*READING PASSAGE*.
'''
By John F. Di Leo -
On July 1 – barring a court order or a last minute act of legislative wisdom or fear (at this point, we’ll take either) – Cook County will implement a “Soda Tax,” a brand new penny-per-ounce beverage tax on non-alcoholic drinks that exceed certain threshold of either regular or diet sweeteners. It will capture virtually all regular and diet soda pop, most juice drinks, and either many or most other flavored drinks, such as sport drinks, frappucinos, sweetened or diet iced teas, lemonade, etc.
Much has been said and written about the outlandish nature of this tax. Charged in addition to already record-setting state and local sales taxes, the penny-per-ounce Cook County soda tax will range from 25 to 50 percent of the price of the beverage, a simply unprecedented rate of taxation for such a product. (As just one example, this author regularly buys a 24 pack of Diet Dr Pepper for $5.88; the new tax will be an additional $2.88 on that case, a 49% tax rate).
'''
*MATERIAL SHOWN*.
'''
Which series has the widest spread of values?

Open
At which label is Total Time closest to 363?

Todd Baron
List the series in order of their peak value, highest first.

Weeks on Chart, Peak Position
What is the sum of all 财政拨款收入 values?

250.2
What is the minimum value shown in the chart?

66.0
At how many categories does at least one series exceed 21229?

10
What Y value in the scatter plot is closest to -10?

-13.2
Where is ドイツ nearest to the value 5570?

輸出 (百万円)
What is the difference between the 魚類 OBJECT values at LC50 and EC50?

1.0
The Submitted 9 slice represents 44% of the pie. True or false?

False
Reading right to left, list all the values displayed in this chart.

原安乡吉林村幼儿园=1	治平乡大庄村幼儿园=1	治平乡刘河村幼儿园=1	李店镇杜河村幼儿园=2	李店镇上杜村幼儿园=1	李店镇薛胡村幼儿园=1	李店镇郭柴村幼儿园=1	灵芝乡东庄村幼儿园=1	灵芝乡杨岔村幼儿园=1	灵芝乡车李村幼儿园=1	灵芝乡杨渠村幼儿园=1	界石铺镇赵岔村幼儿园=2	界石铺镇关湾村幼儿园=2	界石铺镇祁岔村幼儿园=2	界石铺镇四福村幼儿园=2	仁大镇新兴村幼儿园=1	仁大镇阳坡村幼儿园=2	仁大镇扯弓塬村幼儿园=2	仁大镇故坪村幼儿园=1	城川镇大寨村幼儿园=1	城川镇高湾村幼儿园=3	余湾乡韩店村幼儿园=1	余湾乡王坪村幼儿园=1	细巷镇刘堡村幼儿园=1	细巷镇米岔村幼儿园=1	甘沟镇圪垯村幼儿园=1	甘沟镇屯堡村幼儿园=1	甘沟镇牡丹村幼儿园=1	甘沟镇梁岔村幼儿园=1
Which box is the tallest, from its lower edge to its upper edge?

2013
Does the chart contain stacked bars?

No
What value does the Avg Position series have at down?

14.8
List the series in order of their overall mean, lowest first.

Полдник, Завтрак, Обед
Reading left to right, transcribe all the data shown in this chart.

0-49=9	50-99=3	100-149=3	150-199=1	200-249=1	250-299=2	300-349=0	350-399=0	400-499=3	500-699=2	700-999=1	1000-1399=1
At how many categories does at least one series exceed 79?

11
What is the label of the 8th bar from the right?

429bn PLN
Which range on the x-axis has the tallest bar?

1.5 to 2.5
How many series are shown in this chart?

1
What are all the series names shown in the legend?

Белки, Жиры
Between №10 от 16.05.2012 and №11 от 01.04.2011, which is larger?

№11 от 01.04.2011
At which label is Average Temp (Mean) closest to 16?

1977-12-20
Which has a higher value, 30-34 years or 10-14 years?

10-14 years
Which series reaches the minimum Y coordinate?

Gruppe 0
'''
*PROBLEMS AND TASKS*.
• a. From the Cook County soda tax article, pull out the stretch from "Much has been" through "49% tax rate).".
• b. Pick up the article on the Cook County soda tax where it stops and keep writing it.
The items play no part here.

*SOLVED PROBLEMS*.
• a.
Much has been said and written about the outlandish nature of this tax. Charged in addition to already record-setting state and local sales taxes, the penny-per-ounce Cook County soda tax will range from 25 to 50 percent of the price of the beverage, a simply unprecedented rate of taxation for such a product. (As just one example, this author regularly buys a 24 pack of Diet Dr Pepper for $5.88; the new tax will be an additional $2.88 on that case, a 49% tax rate).

• b.
The news of the day, however, gives us an opportunity to study other aspects of this case besides the confiscatory nature of the tax itself. On Tuesday, June 27, very much at the proverbial eleventh hour, the Illinois Retail Merchants Association, joined with many grocery stores and other retailers, filed suit against the County on the grounds that this tax is unconstitutional under state law.
Not Just A Legal Problem
Constitution: The Illinois state constitution – not some ancient document, by the way, since Illinois implemented a new, modern constitution in 1970 – requires that all taxes must be equally applied to products of the same class. The peculiar exceptions and thresholds in this tax would appear to violate this clause on its face, but we will have to see what the courts say, as it winds through the process.
Just as important as its legality, practically speaking, is its functionality. That is, if legally mandated, is it even possible to implement?
Collection: The sales tax system is well-established in most US states: cash registers and more complex invoicing systems are designed to calculate the tax owed by the customer, based on the combination of the state, county, and local tax rates. The computer programmers who design these retail systems have had decades to perfect them; everything is in place to charge a sales tax easily and accurately, as there are typically different rates for foods, pharmaceuticals, luxuries, etc. In those years when Cook County or the City of Chicago chose to kick up their take a notch, the retailers’ systems have been automatically updated with a click of a mouse.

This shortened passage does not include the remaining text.